This guide will walk you through the end to end process of how to retrain and compile YoloV11 from a PyTorch file into a HEF file executable by the Hailo accelerators using Google Colab. I decided to use colab as it’s a managed environment and should be accesible to everyone, although this does introduce some complexities. This also works for other Yolo versions, keep in mind that YoloV8 through YoloV11 use “equivalent architectures” at least in the eyes of the DFC.
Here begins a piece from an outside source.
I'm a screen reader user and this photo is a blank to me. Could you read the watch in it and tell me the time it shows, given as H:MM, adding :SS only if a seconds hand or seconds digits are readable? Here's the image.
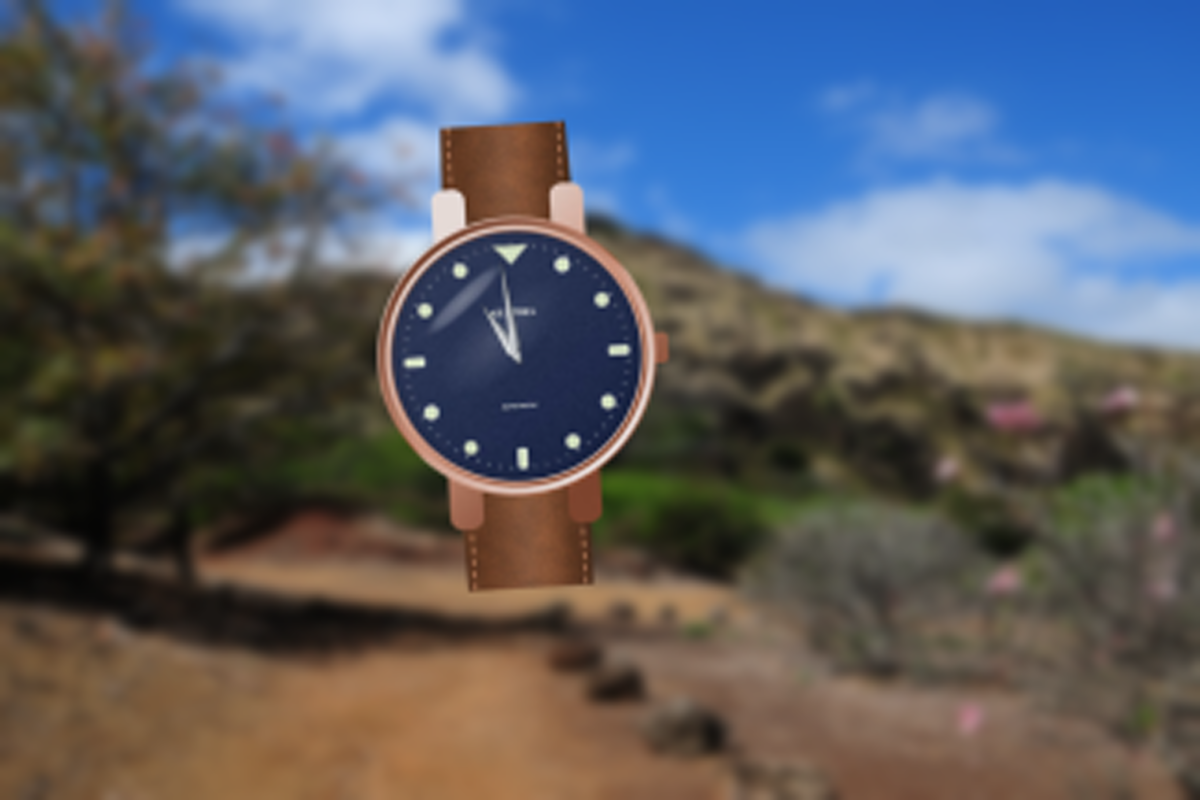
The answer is 10:59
Preparing our dataset: Yolo expects custom datasets to be formatted as such, so make sure you have a dataset that follows these criteria, I wrote my own python script to parse the dataset into the file structure indicated below:
- dataset
- train
- images
- labels
- val
- images
- labels
- test
- images
- labels
- train
Additionally, you may have to make a data.yaml file that points to your data
data_yaml_content = """
train: /path/to/dataset/train/
val: train: /path/to/dataset/val/
nc: 1 # number of classes
names: ['eartag'] #name of the class
"""
Generating a Custom YAML file
Since I’m simplifying the YoloV11 architecture, I made a custom YAML file, you can find the YAML files here. You can skip this section if you plan to use the default version of YoloV11.
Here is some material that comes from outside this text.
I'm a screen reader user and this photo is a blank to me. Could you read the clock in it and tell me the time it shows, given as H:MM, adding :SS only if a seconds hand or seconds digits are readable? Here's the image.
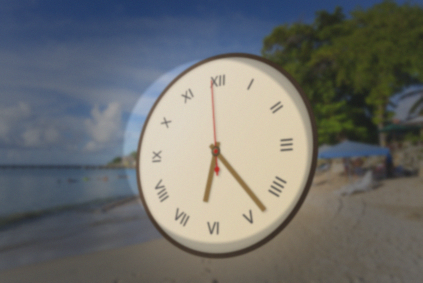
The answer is 6:22:59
I navigated to “11”, and copied yolo11.yaml locally, then make my modifications to the architecture there. Ensure that all the layer numbers match up, or else you will get a magnitude of errors when trying to retrain.
You can find more information here: Ultralytics
Installing YoloV11
Run these commands to install YoloV11:
#Installing the python package
!pip install ultralytics
#Verifying the installation
!pip show ultralytics
import ultralytics
ultralytics.checks()
from ultralytics import YOLO
from IPython.display import Image
Now to retrain:
from ultralytics import YOLO
detection_dataset = /path/to/dataset
"""
Note the model size (n,s,m,l,x) is automatically parsed
by Ultralytics. If you save your file as yolo11n.yaml, it will
retrain the n version of YoloV11, same goes for yolo11s.yaml
which I will be using.
"""
model = YOLO('/path/to/yolo11s.yaml')
model.train(data=f"{detection_dataset}/data.yaml", epochs=100, imgsz=640)
Can also run validation on your model here:
!yolo task=detect mode=val \
model="/path/to/YoloRetrained/weights/best.pt" \
data="/path/to/dataset.yaml"
Converting our .PT file into ONNX
Now that you have your model, lets export it to ONNX first, which is a format Hailo can compile.
!yolo export model=path/to/best.pt format=onnx # export custom trained model
You can also do this by using:
import torch
# Load our model into our environment
checkpoint = torch.load('/path/to/best.pt')
model = checkpoint['model']
model = model.float()
model.eval()
# Dummy input in FP32
dummy_input = torch.randn(16, 3, 640, 640, dtype=torch.float)
# Export to ONNX
torch.onnx.export(
model,
dummy_input,
"modified_run_3.onnx",
export_params=True,
opset_version=11, # Adjust opset version if needed
do_constant_folding=True,
input_names=['input'],
output_names=['output']
)
print("ONNX model exported successfully!")
Now, to verify that it’s a valid model:
import onnx
import onnxruntime as ort
import torch
# Load the ONNX model
onnx_model = onnx.load("modified_run_3.onnx")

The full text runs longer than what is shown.